Twelve months ago this week more than a million people, myself included, assembled on the National Mall in Washington to watch the inauguration of Barack Obama as President of the United States.
These days Obama finds himself in an altogether less pleasant place. Rather than cheers and chants he faces a wall of negative noise.
The left paints him as a Democrat in name only, who has sold out to Wall Street and the Pentagon. The right criticises him for being weak and un-American, a serial apologiser who golfs on when terrorists attack.
If we turn down the volume of the criticism, however, how should we grade Obama's foreign policy in his first year in office? It depends on the measure you choose to apply. If you assess his record against the expectations generated by his campaign, which is how his partisan critics proceed, then things have not gone according to plan. The planet has not cooled. Ocean levels have not fallen. Cuba has not applied to join NATO. The international system has not proved particularly susceptible to change, regardless of the eloquence of its advocate.
However, you get a different answer if you use a historian's measure, and bear in mind the structural limitations on Obama's power and the disastrous situation he inherited - two bloody wars, a global financial crisis, active nuclear programs in Iran and North Korea and persistent terrorist threats.

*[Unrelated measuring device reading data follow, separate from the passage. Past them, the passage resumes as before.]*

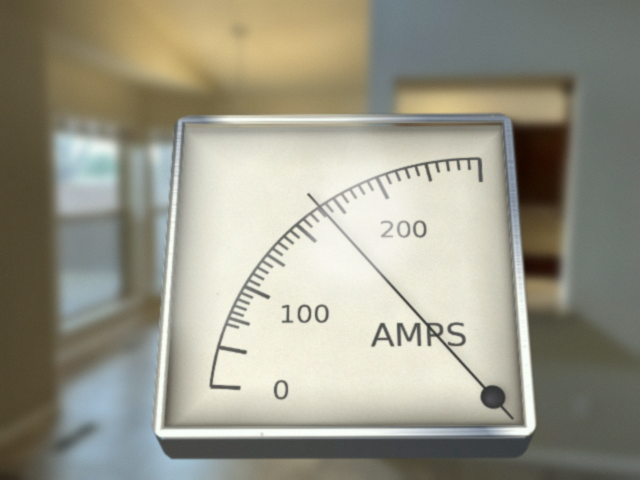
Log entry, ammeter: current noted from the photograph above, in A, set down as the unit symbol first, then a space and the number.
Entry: A 165
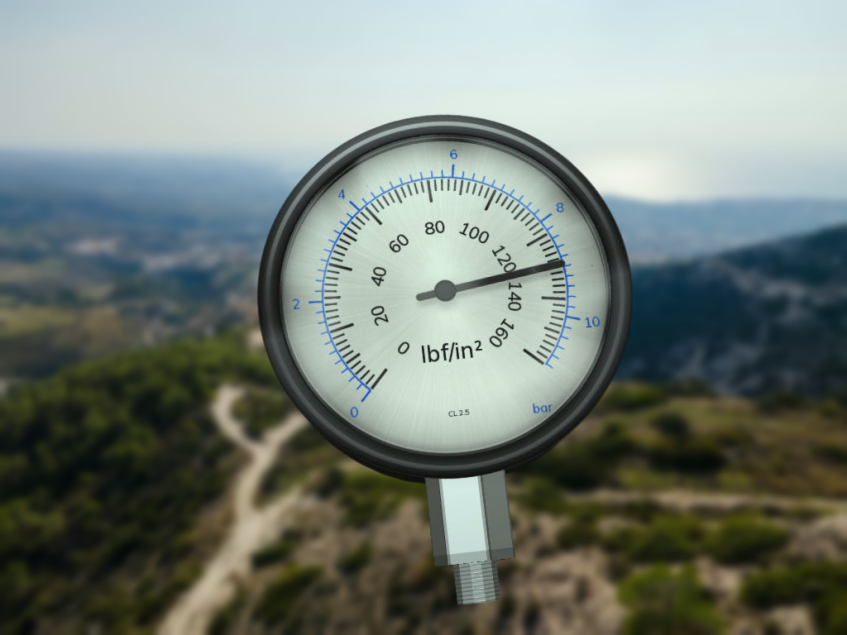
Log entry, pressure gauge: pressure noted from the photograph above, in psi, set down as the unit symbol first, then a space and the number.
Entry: psi 130
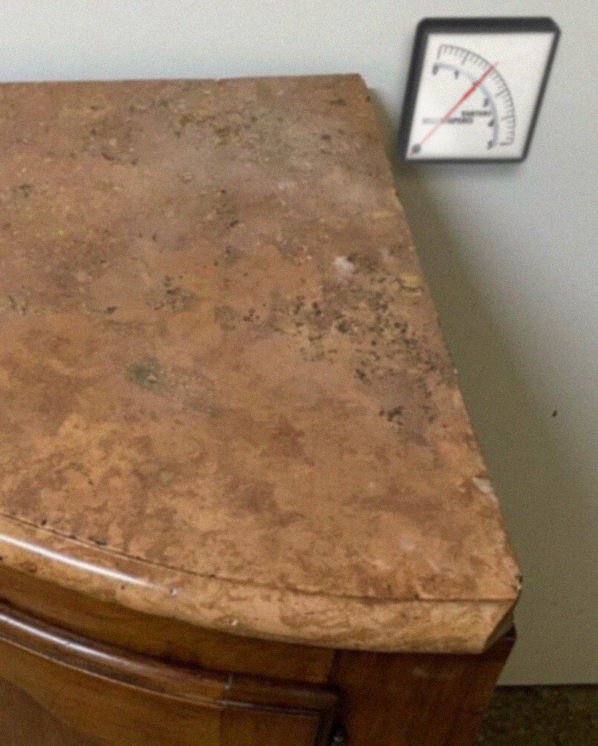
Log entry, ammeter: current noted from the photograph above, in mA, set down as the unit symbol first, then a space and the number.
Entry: mA 2
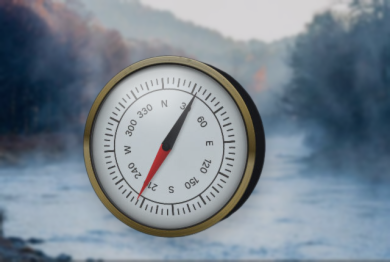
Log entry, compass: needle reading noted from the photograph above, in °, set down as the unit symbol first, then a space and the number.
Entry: ° 215
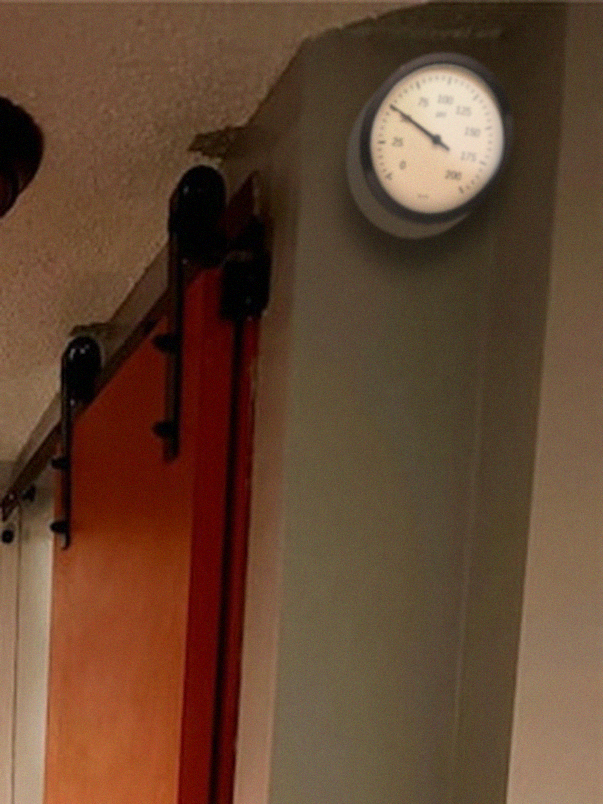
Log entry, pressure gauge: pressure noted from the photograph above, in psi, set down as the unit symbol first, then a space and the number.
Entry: psi 50
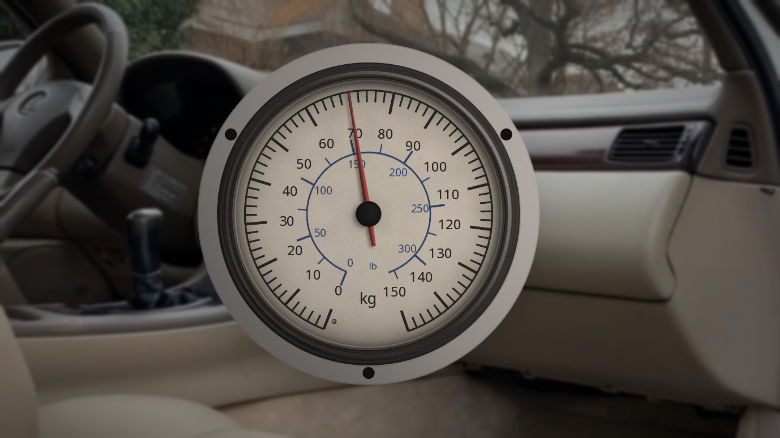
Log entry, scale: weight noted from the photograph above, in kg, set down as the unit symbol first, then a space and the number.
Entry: kg 70
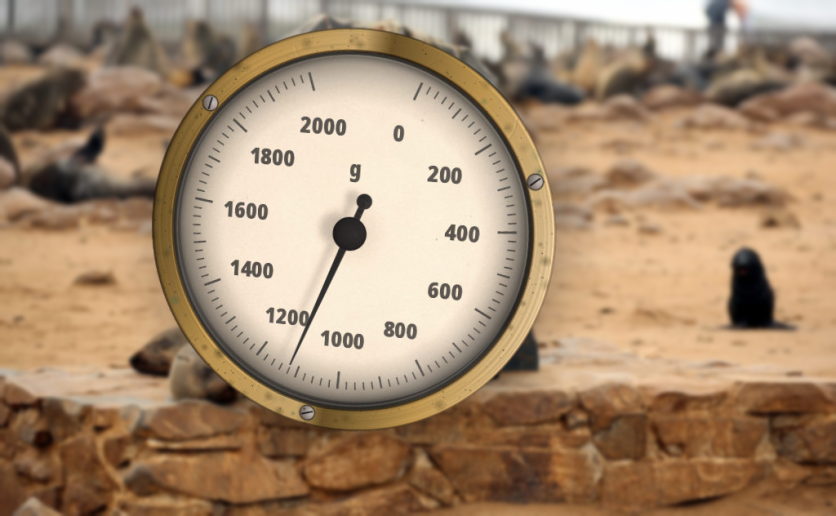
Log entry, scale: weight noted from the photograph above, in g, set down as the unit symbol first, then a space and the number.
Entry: g 1120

If this is your analytical frame, and you ask how any other individual might have done in his position, then Obama's foreign policy looks pretty good. First, some negatives. Obama was overly ambitious in his first year, launching a number of initiatives that have come to nought. He has very little to show, for example, for his efforts at Middle East peacemaking. Henry Kissinger said the President "reminds me of a chess grandmaster who has played his opening in six simultaneous games. But he hasn't completed a single game and I'd like to see him finish one."
Obama's signature note - engagement with America's competitors and adversaries - has been held a little too long. Reaching out to China and Russia has produced mixed results; reaching out to trumped-up tinpot dictators has produced nothing. Indeed, Hugo Chavez, of Venezuela, who only months ago told Obama ''I want to be your friend'', now refers to the satanic smell of sulphur when Obama is in the room.